━━━━━ Source text ━━━━━
Detailed Description

The CopyMeGraph Model; a good start for a graph-based model.

TODO Add your model description here. This model's sole purpose of existing is to be a template for new models. That means its functionality is only meant to show how actually useful functionality could be implemented.

Member Typedef Documentation

Base

using Utopia::Models::CopyMeGraph::CopyMeGraph::Base = Model<CopyMeGraph, ModelTypes>

The type of the Model base class of this derived class.

DataGroup

using Utopia::Models::CopyMeGraph::CopyMeGraph::DataGroup = typename Base::DataGroup

Data type of the group to write model data to, holding datasets.

DataSet

using Utopia::Models::CopyMeGraph::CopyMeGraph::DataSet = typename Base::DataSet

Data type for a dataset.

EdgeDesc

using Utopia::Models::CopyMeGraph::CopyMeGraph::EdgeDesc = typename boost::graph_traits<GraphType>::edge_descriptor

Data type for an edge descriptor.

EdgeStateRule

using Utopia::Models::CopyMeGraph::CopyMeGraph::EdgeStateRule = typename std::function<EdgeState(EdgeDesc, GraphType&)>

Data type for a rule function operating on edges returning a state.
━━━━━ Provided information ━━━━━
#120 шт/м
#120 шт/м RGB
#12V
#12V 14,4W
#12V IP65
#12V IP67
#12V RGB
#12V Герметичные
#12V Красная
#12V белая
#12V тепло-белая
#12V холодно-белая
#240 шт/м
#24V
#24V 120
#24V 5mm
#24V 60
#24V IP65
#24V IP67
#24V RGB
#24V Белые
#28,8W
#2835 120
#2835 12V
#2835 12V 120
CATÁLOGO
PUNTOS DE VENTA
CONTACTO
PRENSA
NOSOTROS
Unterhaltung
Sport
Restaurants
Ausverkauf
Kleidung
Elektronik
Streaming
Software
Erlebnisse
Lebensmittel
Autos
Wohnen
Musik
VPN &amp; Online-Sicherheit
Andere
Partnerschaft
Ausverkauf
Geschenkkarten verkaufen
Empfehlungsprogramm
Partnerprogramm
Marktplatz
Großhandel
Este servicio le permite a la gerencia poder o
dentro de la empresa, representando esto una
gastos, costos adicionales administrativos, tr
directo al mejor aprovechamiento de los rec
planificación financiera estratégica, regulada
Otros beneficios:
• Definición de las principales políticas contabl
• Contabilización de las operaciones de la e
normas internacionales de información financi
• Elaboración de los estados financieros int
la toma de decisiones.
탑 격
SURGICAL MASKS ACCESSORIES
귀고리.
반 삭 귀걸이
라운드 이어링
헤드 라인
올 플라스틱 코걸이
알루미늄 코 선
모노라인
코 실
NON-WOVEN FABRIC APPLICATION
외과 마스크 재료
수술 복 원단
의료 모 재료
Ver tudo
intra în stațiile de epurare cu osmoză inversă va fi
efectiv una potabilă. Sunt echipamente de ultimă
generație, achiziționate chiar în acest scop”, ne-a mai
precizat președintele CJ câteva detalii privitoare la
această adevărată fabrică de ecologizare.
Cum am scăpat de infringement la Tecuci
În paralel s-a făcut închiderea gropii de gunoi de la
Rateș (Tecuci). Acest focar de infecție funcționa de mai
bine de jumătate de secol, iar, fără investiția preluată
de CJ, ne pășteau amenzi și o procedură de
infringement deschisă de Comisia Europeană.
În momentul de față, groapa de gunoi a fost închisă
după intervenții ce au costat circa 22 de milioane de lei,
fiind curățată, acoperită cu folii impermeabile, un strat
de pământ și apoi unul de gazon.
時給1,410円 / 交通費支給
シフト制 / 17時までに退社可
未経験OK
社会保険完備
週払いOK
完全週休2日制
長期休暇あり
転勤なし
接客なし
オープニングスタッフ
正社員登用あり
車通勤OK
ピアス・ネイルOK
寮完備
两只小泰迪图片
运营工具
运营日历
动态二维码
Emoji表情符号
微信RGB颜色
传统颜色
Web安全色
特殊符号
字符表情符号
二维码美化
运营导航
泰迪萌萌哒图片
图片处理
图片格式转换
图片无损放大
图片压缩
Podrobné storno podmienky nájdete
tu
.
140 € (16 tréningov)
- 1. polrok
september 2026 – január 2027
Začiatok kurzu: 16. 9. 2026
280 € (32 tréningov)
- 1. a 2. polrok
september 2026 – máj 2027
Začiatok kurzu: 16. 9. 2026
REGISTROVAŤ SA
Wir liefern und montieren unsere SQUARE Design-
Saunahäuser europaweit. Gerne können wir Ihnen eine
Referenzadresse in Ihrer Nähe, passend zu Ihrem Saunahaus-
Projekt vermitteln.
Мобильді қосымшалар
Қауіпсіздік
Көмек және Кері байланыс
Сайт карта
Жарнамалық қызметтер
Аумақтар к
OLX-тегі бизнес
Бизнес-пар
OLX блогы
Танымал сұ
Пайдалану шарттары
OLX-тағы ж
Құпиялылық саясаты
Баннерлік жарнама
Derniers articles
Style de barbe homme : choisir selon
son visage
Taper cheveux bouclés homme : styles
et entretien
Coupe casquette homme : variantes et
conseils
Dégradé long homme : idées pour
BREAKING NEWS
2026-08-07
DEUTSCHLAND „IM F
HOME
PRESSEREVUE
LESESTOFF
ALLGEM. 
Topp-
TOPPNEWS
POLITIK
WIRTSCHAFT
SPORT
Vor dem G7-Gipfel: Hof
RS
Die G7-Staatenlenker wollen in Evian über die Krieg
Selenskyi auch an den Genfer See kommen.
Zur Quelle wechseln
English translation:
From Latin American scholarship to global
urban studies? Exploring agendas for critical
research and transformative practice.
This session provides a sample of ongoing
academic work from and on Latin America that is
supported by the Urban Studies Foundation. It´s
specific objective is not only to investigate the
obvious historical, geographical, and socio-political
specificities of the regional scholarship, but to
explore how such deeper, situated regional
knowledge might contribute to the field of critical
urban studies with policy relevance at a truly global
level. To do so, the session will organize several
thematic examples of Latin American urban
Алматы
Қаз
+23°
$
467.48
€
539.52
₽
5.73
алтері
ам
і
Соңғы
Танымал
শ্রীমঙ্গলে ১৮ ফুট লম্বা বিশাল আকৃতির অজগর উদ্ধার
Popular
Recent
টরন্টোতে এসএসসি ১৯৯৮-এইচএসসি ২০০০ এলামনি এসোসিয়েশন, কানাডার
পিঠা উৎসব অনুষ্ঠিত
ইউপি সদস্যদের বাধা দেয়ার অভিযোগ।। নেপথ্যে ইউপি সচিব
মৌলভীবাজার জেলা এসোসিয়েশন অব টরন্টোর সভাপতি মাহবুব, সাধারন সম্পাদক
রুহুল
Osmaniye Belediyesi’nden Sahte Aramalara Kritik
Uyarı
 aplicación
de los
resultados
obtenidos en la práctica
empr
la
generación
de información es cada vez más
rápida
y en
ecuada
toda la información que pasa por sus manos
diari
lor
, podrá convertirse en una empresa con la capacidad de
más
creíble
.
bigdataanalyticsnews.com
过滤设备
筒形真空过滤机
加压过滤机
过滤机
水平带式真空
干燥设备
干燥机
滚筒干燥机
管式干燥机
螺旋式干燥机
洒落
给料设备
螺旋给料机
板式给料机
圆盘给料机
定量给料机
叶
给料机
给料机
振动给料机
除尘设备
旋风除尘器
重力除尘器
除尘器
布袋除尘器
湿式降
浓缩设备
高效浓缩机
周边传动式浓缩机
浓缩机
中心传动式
━━━━━
■ Tasks to complete
a) List the names of all the member typedefs documented in the CopyMeGraph documentation.
b) Reproduce the part of the CopyMeGraph documentation starting with "Data type for an" and going on through "returning a state.".
c) Write what comes next in the CopyMeGraph documentation, picking up after its final sentence.

■ Answers per task
a)
Base
DataGroup
DataSet
EdgeDesc
EdgeStateRule

b)
Data type for an edge descriptor.

EdgeStateRule

using Utopia::Models::CopyMeGraph::CopyMeGraph::EdgeStateRule = typename std::function<EdgeState(EdgeDesc, GraphType&)>

Data type for a rule function operating on edges returning a state.

c)
EdgeVoidRule

using Utopia::Models::CopyMeGraph::CopyMeGraph::EdgeVoidRule = typename std::function<void(EdgeDesc, GraphType&)>

Data type for a rule function operating on edges returning void.

VertexDesc

using Utopia::Models::CopyMeGraph::CopyMeGraph::VertexDesc = typename boost::graph_traits<GraphType>::vertex_descriptor

Data type for a vertex descriptor.

VertexStateRule

using Utopia::Models::CopyMeGraph::CopyMeGraph::VertexStateRule = typename std::function<VertexState(VertexDesc, GraphType&)>

Data type for a rule function operating on vertices returning a state.

VertexVoidRule

using Utopia::Models::CopyMeGraph::CopyMeGraph::VertexVoidRule = typename std::function<void(VertexDesc, GraphType&)>

Data type for a rule function operating on vertices returning void.

Constructor & Destructor Documentation

CopyMeGraph()

template<class ParentModel >

Utopia::Models::CopyMeGraph::CopyMeGraph::CopyMeGraph ( const std::string &  name, ParentModel &  parent_model, const DataIO::Config &  custom_cfg = {}  )

inline

Construct the CopyMeGraph model.

Parameters

name	Name of this model instance; is used to extract the configuration from the parent model and set up a HDFGroup for this instance
parent_model	The parent model this model instance resides in
custom_cfg	A custom configuration to use instead of the one extracted from the parent model using the instance name

                                         {}
    )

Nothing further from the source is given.